Pesquisadores do Observatório da Fiocruz desenvolveram um o artigo, cujo tema gira em torno das implicações do rejuvenescimento  da pandemia da COVID-19 no Brasil. O trabalho surge a partir da observação de que casos da doença nas faixas mais jovens (adultos entre 20 e 59 anos) que evoluem gravemente e resultam em óbito, têm ocorrido com uma maior frequência. Com isso, o estudo presume que essa faixa de idade poderá ser afetada de forma significativa pela ocorrência da COVID-19 longa ou síndromes pós-COVID.
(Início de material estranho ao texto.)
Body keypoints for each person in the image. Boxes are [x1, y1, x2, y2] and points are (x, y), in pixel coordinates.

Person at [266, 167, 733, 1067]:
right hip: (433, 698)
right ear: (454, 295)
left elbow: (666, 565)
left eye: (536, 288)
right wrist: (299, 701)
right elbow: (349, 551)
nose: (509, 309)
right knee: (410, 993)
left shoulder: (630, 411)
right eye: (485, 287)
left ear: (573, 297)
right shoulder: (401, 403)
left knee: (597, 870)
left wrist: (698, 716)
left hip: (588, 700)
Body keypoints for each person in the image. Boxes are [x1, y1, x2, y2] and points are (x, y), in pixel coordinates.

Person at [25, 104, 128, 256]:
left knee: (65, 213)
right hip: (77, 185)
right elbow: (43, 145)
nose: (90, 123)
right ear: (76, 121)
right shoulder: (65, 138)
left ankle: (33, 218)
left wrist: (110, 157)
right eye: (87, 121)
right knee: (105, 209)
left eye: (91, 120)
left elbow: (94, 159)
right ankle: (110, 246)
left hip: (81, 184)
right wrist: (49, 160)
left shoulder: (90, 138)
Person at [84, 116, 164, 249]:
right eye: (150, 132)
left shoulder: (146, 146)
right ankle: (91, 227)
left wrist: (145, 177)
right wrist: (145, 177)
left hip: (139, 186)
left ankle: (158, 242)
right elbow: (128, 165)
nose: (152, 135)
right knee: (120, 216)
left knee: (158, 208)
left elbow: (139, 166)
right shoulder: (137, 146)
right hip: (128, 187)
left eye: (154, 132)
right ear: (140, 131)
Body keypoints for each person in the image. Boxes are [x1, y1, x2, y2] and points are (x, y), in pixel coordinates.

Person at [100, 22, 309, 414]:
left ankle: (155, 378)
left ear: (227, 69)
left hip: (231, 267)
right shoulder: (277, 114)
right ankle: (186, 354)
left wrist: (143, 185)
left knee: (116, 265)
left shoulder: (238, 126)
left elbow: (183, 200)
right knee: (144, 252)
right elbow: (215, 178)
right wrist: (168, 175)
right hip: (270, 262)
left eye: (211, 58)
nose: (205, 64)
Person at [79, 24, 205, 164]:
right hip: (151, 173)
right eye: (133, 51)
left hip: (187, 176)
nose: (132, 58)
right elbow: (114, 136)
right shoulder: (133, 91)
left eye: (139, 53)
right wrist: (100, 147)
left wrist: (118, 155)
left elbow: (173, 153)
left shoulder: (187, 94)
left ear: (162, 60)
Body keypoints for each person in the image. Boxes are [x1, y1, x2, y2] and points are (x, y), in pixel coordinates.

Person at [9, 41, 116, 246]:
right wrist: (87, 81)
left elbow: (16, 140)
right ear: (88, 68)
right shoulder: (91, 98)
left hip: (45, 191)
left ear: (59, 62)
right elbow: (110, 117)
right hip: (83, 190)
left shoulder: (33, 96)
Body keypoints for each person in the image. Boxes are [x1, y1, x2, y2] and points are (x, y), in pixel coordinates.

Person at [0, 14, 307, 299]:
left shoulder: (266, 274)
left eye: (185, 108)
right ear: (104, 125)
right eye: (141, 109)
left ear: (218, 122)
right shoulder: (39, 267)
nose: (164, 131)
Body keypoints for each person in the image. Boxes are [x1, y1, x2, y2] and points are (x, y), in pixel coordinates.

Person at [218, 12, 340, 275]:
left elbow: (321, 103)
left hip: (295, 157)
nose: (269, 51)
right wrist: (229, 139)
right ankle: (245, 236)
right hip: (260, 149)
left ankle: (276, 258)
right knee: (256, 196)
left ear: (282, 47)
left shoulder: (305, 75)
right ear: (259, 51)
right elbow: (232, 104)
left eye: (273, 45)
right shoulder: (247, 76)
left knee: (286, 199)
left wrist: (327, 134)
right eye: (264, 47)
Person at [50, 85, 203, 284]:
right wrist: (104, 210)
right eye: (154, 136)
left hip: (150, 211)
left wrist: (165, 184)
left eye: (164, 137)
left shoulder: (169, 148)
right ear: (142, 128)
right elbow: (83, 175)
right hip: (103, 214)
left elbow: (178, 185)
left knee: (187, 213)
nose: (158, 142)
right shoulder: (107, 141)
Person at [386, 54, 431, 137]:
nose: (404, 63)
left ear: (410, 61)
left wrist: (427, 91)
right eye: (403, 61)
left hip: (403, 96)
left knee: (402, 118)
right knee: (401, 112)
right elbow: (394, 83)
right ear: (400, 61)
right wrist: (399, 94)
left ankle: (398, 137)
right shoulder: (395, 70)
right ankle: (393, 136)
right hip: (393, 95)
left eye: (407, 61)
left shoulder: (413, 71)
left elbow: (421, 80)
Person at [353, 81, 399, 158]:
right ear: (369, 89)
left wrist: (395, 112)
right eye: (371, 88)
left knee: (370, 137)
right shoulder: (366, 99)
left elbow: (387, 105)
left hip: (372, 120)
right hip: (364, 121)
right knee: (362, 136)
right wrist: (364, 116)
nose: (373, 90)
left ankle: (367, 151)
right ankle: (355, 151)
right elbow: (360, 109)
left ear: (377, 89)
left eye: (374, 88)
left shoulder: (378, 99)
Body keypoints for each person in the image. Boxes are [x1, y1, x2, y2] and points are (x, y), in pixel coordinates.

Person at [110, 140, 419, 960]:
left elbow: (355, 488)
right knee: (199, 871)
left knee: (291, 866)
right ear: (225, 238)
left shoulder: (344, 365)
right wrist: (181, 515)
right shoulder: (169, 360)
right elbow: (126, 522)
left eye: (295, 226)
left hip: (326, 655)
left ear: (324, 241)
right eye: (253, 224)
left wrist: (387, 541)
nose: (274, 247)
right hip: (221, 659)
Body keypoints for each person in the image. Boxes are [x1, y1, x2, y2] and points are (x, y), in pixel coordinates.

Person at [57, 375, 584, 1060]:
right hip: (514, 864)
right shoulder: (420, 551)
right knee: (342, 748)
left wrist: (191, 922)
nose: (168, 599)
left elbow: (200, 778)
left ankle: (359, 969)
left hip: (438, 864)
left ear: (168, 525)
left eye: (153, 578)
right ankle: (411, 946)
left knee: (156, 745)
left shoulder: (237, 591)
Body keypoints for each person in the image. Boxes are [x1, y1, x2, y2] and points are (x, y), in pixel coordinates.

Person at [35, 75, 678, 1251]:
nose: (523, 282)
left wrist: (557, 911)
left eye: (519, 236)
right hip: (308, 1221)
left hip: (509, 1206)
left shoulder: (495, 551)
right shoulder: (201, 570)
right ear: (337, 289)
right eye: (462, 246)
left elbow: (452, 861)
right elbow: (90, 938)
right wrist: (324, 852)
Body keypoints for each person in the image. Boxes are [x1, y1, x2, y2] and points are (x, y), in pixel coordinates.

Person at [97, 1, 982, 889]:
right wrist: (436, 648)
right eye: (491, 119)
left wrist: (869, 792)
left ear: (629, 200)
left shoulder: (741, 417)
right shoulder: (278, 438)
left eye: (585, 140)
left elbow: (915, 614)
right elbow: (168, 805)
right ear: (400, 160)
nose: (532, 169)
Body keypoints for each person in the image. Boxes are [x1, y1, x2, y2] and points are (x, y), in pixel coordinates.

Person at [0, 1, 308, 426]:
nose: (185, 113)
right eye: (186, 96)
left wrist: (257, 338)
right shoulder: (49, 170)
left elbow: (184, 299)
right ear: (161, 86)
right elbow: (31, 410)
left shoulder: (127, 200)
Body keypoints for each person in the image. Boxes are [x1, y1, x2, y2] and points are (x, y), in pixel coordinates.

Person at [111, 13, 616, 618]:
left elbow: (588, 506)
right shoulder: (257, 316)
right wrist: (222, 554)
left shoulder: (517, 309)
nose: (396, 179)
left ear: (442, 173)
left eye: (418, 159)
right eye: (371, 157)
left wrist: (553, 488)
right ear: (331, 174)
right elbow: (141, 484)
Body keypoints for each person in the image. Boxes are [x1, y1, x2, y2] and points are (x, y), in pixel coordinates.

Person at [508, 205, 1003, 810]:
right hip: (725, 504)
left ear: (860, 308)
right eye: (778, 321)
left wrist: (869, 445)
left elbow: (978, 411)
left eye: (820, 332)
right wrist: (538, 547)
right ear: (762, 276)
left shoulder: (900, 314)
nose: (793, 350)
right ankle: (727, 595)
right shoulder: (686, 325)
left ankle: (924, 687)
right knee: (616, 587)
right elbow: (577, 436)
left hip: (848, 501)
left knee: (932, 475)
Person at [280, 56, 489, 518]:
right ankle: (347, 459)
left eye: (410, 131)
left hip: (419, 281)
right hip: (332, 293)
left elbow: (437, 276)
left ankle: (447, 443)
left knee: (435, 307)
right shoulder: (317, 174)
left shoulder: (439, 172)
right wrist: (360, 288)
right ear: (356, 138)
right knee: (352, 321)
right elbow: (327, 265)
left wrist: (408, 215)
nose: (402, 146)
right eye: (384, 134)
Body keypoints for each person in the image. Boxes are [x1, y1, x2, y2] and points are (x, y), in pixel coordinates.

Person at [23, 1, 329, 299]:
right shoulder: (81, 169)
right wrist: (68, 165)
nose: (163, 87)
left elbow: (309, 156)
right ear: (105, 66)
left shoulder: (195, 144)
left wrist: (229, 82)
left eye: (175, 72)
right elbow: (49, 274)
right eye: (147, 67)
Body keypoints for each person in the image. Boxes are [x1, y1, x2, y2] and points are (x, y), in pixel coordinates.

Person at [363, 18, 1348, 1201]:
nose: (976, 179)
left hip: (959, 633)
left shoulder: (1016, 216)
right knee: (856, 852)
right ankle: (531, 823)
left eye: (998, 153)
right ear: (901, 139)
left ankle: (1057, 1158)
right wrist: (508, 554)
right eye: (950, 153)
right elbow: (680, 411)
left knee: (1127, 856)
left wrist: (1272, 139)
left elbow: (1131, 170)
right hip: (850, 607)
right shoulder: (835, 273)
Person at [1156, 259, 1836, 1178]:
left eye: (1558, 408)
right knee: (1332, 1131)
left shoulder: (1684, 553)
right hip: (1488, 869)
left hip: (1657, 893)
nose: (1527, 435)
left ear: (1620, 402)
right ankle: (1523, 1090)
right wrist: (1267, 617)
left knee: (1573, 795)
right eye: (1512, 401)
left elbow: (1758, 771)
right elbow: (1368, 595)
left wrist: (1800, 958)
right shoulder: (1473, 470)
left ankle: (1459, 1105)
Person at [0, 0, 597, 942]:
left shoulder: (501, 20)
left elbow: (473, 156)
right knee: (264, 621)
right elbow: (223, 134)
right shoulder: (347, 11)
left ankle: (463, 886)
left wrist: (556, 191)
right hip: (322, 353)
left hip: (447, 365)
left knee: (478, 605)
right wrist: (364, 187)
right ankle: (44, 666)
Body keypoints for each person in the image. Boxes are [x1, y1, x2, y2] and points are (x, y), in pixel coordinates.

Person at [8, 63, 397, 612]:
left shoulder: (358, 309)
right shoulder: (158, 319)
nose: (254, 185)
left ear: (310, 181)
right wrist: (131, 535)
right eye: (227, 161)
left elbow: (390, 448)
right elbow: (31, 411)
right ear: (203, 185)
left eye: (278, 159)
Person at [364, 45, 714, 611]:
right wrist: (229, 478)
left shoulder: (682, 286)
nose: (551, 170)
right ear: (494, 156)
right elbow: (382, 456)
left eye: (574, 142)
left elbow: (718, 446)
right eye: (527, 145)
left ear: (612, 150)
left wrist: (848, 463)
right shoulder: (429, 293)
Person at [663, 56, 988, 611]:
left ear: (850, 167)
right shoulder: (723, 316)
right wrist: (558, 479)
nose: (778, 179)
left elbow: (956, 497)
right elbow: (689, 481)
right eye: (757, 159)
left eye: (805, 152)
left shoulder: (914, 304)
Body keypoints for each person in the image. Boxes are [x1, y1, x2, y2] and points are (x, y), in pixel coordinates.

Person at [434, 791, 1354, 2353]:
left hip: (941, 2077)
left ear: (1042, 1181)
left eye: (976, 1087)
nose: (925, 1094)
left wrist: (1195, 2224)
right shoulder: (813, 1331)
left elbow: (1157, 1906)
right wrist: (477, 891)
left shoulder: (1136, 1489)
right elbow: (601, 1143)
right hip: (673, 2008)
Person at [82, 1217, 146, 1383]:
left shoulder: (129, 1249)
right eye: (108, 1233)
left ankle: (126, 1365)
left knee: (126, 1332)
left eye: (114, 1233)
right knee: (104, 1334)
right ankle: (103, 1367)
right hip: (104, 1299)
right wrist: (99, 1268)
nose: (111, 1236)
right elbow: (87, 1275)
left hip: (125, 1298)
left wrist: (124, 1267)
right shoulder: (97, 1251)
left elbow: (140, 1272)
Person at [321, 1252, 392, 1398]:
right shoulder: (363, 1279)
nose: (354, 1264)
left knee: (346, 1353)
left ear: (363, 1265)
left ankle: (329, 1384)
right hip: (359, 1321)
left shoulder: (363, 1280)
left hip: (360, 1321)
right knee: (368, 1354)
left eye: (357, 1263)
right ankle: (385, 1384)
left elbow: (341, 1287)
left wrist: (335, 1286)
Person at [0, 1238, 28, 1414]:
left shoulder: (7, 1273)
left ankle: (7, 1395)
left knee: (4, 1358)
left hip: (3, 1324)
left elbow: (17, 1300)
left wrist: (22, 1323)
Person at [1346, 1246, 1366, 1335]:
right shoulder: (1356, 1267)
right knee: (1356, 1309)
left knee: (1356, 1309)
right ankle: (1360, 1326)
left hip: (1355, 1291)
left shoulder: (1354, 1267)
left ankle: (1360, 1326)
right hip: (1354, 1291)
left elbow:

De acordo com pesquisa, nos primeiros meses de 2021, houve um avanço significativo na incidência e mortalidade da COVID-19 no Brasil. E a mudança demográfica tem sido observada neste período, com adultos e jovens e de meia-idade tornando-se uma parcela em crescimento dos pacientes hospitalizados em enfermarias ou em Unidades de Terapia Intensiva (UTI).

Para os pesquisadores responsáveis pelo artigo, um dos desafios é a importância de analisar os impactos de raça/etnias, gênero e classe social. Nesse contexto, “a mensagem é clara. Precisamos olhar para os jovens adultos, especialmente os mais vulneráveis, engajando-nos com eles com urgência. O calendário vacinal avança ainda timidamente entre os grupos de jovens, e as medidas de saúde pública não farmacológicas continuam a ser essenciais. Essa recomendação deve ser feita com responsabilidade, garantindo a proteção social necessária por parte do governo para que as pessoas possam ficar seguras em casa sem comprometer as condições mínimas de subsistência, agora e no futuro, dessa população”, pontuam os estudiosos.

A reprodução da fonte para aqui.